A: Urban street parking is one of those curious trade-offs. Some engineers hate street parking; they say it clogs roads (remember, a single double-parker on a street cuts the throughput in half) and causes crashes.

But others, and I view myself here, see it as an effective traffic calming device. People drive measurably slower on streets which are enclosed by rows of parked cars.

It’s searching for parking that’s more problematic, as Donald Shoup at UCLA shows us. Underpriced or free street parking causes significant amounts of excess traffic, as people “cruise,” or bargain hunt, for spaces. Meters should be set at rates, he argues, that ensure roughly 15 percent vacancy at any time. To paraphrase a cliché: there’s no such thing as free parking.

Q: What’s a surprising thing that can make roads more dangerous?

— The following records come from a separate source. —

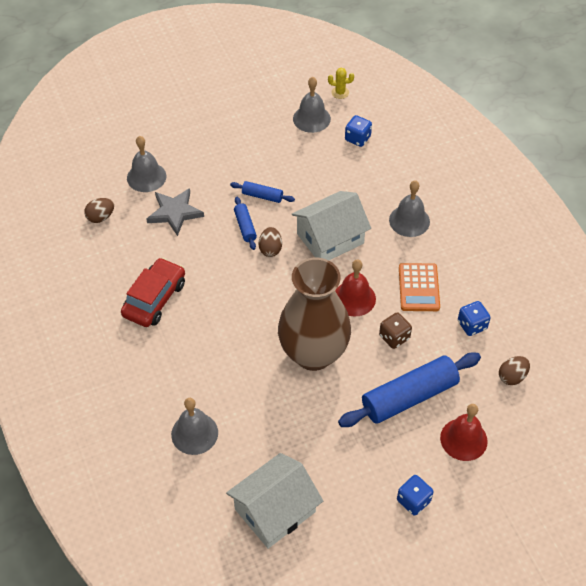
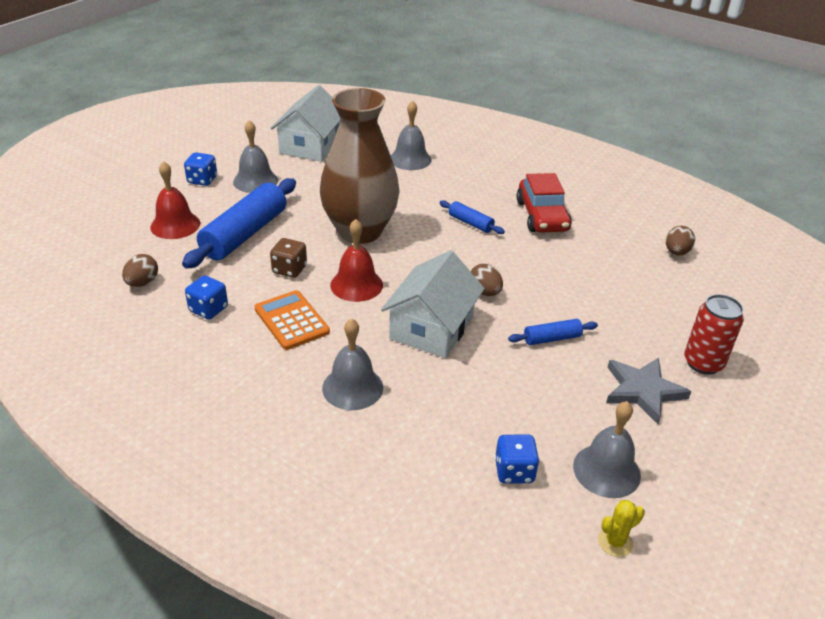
camera: 145 degrees right, 15 degrees down
(146, 177) = (692, 303): grey bell -> grey bell (255, 181)
(174, 213) = (617, 284): grey star -> grey star (643, 391)
(193, 141) = (703, 363): none -> red can
(245, 227) = (533, 301): blue rolling pin -> blue rolling pin (470, 223)

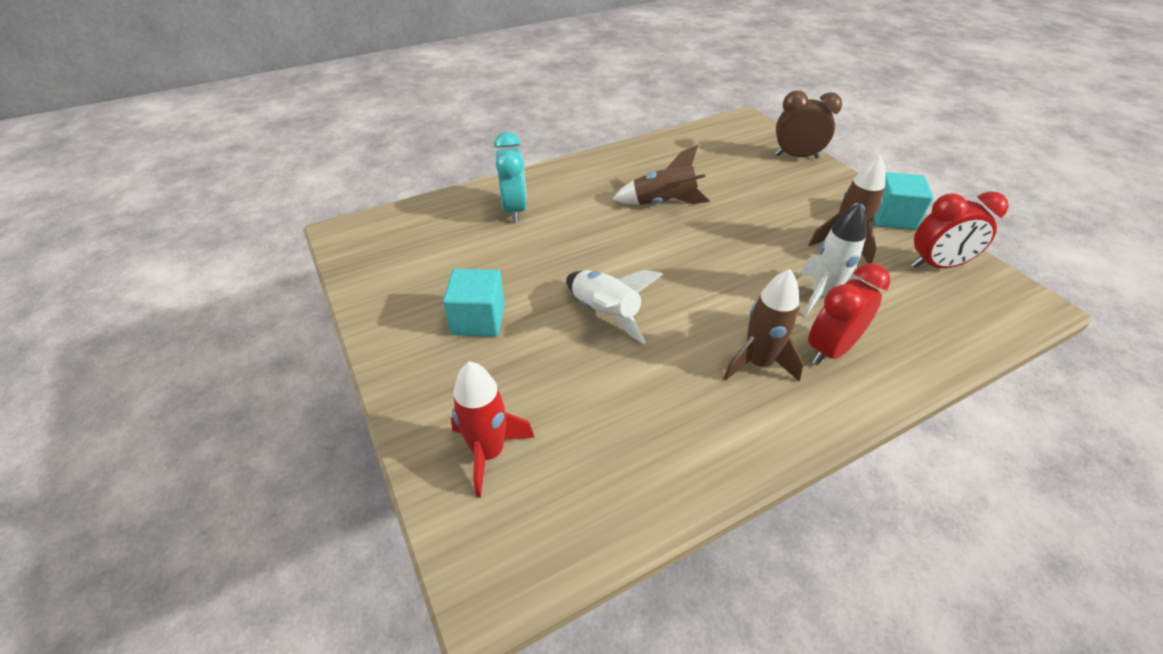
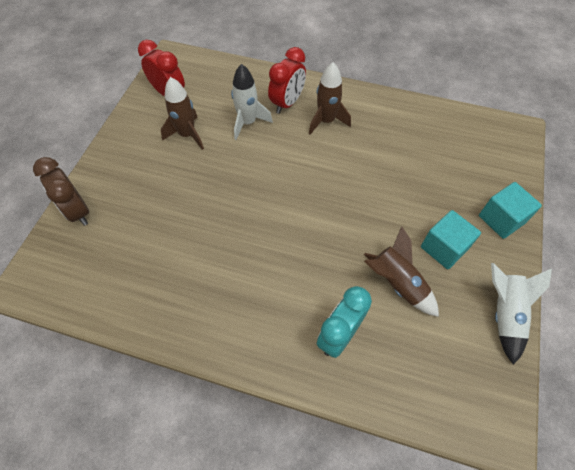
camera: 135 degrees left, 15 degrees up
(488, 453) = (488, 172): red rocket -> none
(605, 313) = (367, 196): white rocket -> white rocket (504, 313)
(663, 203) = (229, 248): brown rocket -> brown rocket (397, 283)
(830, 350) = (287, 103): red clock -> red clock turned 60 degrees counterclockwise
(892, 217) = (130, 127): turquoise cube -> turquoise cube (501, 219)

A: Sometimes, it’s the appearance of safety that makes roads dangerous.

Take four-way signalized intersections versus roundabouts, for example. Most people in the U.S. prefer the former, which give clear, simple, precise instructions on how to proceed; whereas we still tend to view roundabouts as these weird, confusing European imports.

But four-way signalized intersections physically have many more potential points of “conflict” than roundabouts; also, roughly 1,000 people per year die in intersections because of red-light running. People tend to reduce their caution going through signalized intersections because they think they “have the light.” At a roundabout, you’re less sure of your right of way, and in any case, everyone has to slow to enter a roundabout, so by its very nature it prevents the dangerous t-bone collisions of a four-way signalized intersection.

Q:What’s the best way to decrease traffic fatalities?

A: One answer would be to get men off the roads. World War II, when the bulk of men were overseas, was the golden age of traffic safety in the U.S. (granted, there were a lot fewer miles driven as well).

The next largest drop came in 1974, when the 55 mph speed limit was enacted (the recession helped somewhat too, as it may this year). Fatalities dropped by more than 9,000 — we’ve not managed anything remotely similar in a single year since (and in some years they’ve gone up).

Then there’s the painfully obvious things — don’t drink and drive, and wear a seat-belt (it’s amazing how many people who do the former don’t do the latter — not that wearing a seat-belt excuses drunk driving). But speed really lies at the heart of fatalities. When a car hits a pedestrian at 20 mph, the chances of survival for the pedestrian are roughly 9 in 10, when the speed is 30 mph, that drops to half.

In a world of a maximum 20 mph speed limit, even impaired driving would produce a fraction of the fatalities it does today. Crash damage to cars (and thus their occupants) is also non-linear — the faster you go, the worse it gets, and all the airbags in the world can’t overcome certain physiological limits of what forces humans can tolerate. Certain vehicle technologies like electronic stability control will help, though arguably not by the optimistic rate the regulators say they will, as people will invariably drive more recklessly.

Q: In the book, you give many examples of how human nature works against us when driving. Does it ever work in our favor?

A: Most of us do move about every day without incident, and I think there’s something pretty incredible in the fact that these complex systems work to begin with. Whether it’s cultural, or a product of evolution, I do think the human impulse for cooperation — even when we’ve lost most of the human interaction — does aid in getting traffic to work as well as it does.

Most of us, I believe, want to do the right thing on the road; unfortunately, those that don’t are the ones that tend to stick out in our minds.